YOUR TASK:
A line below contains "az Androidhoz (\*.apk", and a later one contains "Play áruházbeli alkalmazásra mutató hivatkozást.|". Repeat both, with every line between them, exactly.

MATERIAL FOR THE TASK:

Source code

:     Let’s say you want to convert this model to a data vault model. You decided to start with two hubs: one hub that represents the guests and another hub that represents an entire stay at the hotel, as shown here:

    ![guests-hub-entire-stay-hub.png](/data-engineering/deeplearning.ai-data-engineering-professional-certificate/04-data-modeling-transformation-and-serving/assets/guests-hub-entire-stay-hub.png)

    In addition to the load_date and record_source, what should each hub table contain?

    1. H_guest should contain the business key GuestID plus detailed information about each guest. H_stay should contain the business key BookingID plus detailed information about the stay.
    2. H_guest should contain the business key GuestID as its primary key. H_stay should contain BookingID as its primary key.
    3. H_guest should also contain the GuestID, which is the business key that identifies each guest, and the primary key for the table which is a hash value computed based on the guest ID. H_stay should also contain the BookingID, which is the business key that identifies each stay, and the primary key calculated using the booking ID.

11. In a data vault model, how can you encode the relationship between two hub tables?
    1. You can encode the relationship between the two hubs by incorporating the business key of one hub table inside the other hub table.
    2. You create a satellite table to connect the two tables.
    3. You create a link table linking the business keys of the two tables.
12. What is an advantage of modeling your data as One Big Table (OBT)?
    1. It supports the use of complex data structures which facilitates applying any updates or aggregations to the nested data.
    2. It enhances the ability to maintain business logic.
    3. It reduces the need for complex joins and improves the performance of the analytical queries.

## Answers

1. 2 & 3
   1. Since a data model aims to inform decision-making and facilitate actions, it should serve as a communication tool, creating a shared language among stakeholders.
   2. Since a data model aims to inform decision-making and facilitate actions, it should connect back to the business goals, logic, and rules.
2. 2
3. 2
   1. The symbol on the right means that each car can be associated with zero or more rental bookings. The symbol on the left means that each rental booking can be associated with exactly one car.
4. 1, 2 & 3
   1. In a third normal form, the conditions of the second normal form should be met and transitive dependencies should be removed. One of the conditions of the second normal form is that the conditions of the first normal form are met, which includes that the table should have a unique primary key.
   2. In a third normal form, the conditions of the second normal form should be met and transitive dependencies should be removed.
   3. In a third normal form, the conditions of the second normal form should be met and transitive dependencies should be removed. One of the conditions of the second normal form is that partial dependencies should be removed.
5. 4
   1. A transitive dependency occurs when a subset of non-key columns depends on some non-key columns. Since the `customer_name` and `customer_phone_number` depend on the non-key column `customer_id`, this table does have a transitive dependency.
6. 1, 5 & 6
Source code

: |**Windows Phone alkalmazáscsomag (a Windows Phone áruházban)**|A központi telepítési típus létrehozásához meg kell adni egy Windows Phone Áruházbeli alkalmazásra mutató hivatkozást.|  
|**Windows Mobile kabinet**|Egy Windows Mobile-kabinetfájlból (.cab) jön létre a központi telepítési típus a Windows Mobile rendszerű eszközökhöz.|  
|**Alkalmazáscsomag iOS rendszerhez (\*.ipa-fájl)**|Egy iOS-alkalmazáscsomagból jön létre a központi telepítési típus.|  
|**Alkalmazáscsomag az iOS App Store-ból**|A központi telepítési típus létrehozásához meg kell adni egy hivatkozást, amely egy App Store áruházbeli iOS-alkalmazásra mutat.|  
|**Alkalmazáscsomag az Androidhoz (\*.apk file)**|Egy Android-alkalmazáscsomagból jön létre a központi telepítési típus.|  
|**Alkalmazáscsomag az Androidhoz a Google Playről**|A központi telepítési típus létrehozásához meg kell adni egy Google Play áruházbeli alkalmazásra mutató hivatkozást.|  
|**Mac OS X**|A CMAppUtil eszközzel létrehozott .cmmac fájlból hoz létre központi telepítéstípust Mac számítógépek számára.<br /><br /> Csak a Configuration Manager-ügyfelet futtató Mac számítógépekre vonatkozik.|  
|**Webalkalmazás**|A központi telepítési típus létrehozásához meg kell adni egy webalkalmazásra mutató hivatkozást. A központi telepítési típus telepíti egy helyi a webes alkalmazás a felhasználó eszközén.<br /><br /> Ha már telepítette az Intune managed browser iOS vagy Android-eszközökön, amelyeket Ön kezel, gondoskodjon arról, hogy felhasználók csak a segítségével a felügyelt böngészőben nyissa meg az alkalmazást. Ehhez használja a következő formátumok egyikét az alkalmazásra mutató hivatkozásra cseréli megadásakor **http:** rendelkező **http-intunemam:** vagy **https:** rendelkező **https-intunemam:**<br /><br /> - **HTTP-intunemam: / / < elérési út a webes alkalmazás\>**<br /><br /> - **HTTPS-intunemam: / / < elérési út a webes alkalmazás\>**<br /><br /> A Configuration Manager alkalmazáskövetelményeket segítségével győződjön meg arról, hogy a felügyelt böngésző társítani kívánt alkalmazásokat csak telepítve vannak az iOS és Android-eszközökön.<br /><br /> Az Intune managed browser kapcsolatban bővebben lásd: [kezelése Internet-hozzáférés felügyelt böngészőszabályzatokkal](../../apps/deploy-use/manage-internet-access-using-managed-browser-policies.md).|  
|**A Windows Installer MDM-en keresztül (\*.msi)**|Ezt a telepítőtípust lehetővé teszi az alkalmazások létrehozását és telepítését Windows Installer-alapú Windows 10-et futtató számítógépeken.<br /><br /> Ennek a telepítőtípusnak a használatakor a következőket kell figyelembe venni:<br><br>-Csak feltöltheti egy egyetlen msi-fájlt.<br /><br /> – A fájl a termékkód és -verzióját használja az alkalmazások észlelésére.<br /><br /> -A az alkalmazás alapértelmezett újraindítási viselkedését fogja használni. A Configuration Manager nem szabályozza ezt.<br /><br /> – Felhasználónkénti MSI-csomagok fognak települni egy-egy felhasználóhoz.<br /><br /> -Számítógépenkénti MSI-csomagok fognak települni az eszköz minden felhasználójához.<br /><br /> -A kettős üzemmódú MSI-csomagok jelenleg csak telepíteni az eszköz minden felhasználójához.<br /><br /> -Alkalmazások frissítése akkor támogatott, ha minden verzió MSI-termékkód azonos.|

SOLUTION FOR THIS EXERCISE:
|**Alkalmazáscsomag az Androidhoz (\*.apk file)**|Egy Android-alkalmazáscsomagból jön létre a központi telepítési típus.|  
|**Alkalmazáscsomag az Androidhoz a Google Playről**|A központi telepítési típus létrehozásához meg kell adni egy Google Play áruházbeli alkalmazásra mutató hivatkozást.|  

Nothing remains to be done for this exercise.